(Data extracted from a collection)
↓

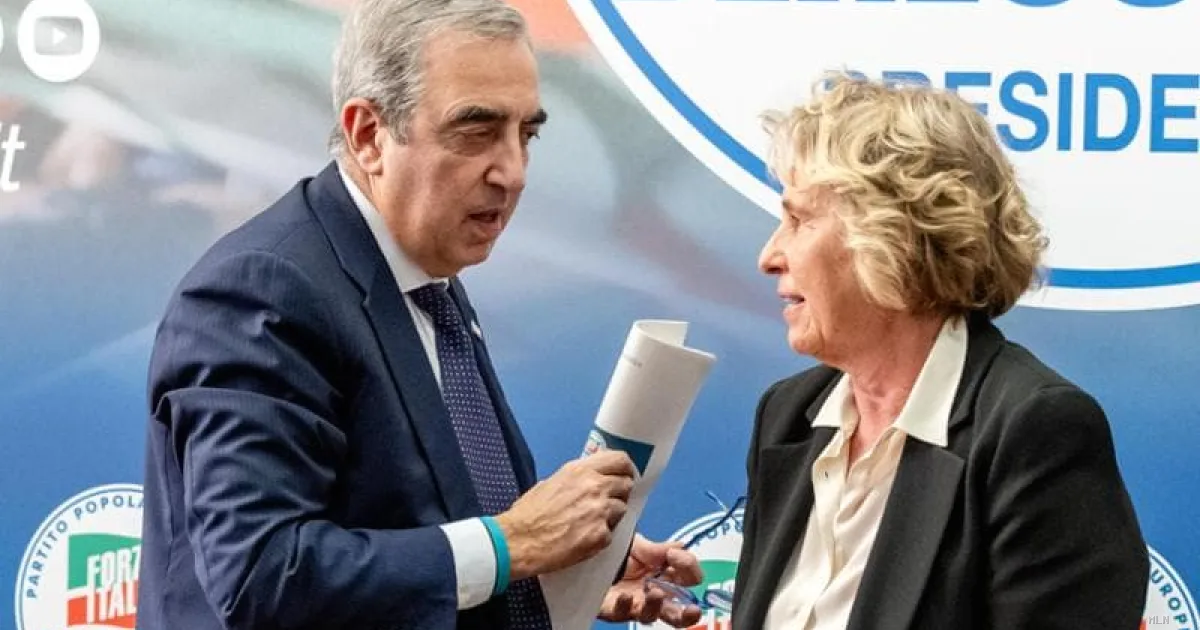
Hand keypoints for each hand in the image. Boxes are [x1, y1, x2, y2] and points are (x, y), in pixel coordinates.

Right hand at [496, 450, 636, 579]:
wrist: (518, 541)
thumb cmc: (528, 515)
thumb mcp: (550, 483)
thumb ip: (575, 479)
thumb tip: (589, 480)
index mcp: (580, 471)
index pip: (619, 460)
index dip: (626, 469)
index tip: (625, 475)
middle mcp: (594, 487)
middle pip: (626, 485)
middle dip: (619, 494)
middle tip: (608, 502)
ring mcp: (599, 511)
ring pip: (622, 510)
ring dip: (611, 517)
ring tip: (589, 523)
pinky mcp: (600, 535)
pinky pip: (611, 534)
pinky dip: (600, 538)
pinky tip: (583, 539)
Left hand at [598, 534, 702, 626]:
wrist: (587, 555)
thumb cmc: (615, 552)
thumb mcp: (637, 544)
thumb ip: (657, 549)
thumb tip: (681, 547)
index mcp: (663, 575)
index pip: (686, 578)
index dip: (687, 567)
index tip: (674, 555)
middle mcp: (652, 593)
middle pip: (677, 610)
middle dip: (688, 613)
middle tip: (693, 609)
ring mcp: (633, 603)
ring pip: (651, 615)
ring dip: (656, 606)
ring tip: (656, 593)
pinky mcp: (612, 609)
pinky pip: (621, 613)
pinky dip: (625, 606)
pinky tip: (625, 597)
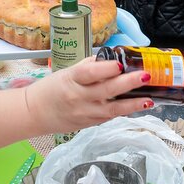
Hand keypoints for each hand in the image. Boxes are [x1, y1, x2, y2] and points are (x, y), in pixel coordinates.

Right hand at [24, 58, 151, 133]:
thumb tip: (109, 59)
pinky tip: (137, 106)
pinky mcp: (89, 124)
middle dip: (128, 83)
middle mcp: (78, 97)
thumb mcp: (65, 72)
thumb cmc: (49, 89)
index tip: (120, 65)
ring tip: (149, 99)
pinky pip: (109, 117)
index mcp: (70, 80)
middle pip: (106, 90)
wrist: (34, 113)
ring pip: (112, 109)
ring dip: (133, 104)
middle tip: (145, 76)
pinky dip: (124, 111)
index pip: (89, 74)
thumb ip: (87, 66)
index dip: (105, 69)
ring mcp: (85, 113)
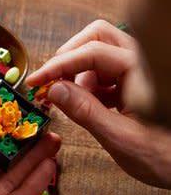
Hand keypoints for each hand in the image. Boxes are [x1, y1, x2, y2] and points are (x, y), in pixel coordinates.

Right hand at [26, 19, 170, 187]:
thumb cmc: (166, 157)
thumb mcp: (120, 138)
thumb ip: (85, 111)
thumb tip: (54, 90)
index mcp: (142, 71)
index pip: (91, 53)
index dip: (58, 66)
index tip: (35, 82)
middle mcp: (142, 62)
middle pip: (96, 37)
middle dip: (69, 57)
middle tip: (52, 83)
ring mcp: (140, 69)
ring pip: (99, 51)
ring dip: (79, 73)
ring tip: (76, 103)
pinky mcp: (136, 80)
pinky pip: (106, 70)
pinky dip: (90, 84)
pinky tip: (92, 107)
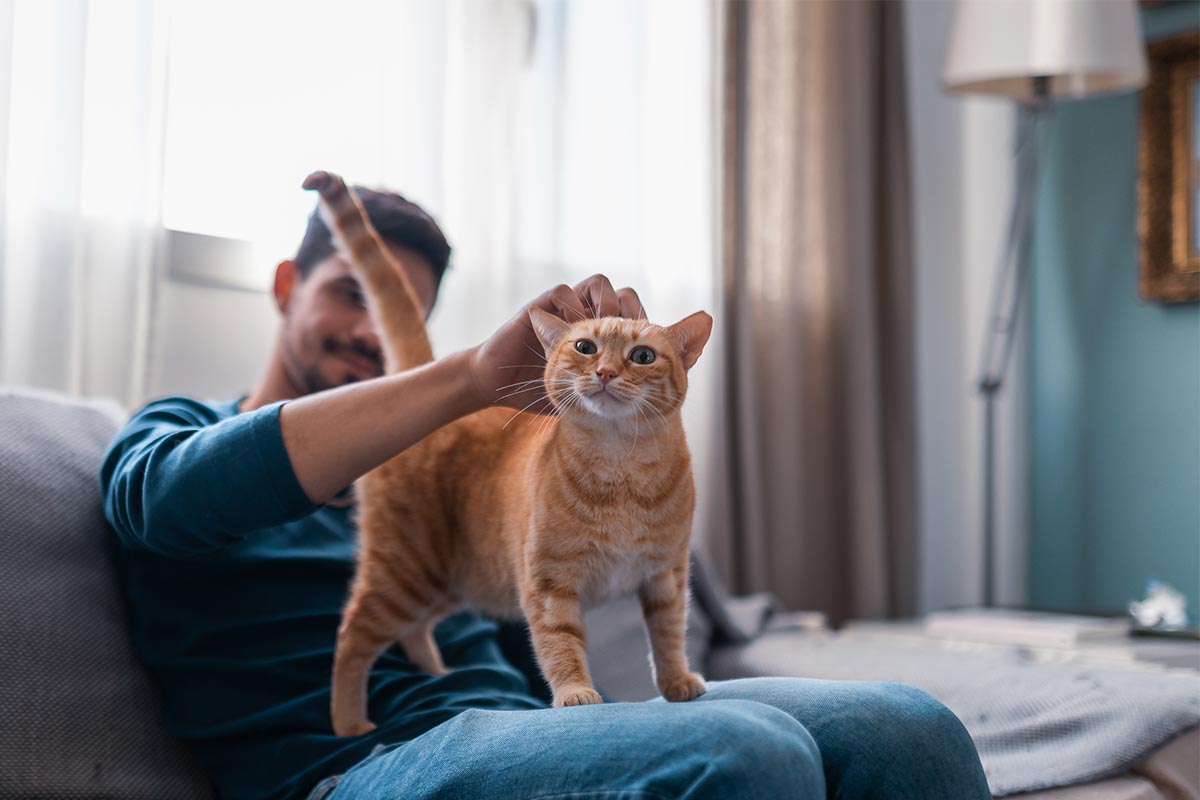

↑

Copy out every line of the records that the string "Right" appears in.

Right hand at [496, 450, 636, 579]:
Right hand at [24, 58, 151, 133]:
Right hand at [26, 19, 170, 187]:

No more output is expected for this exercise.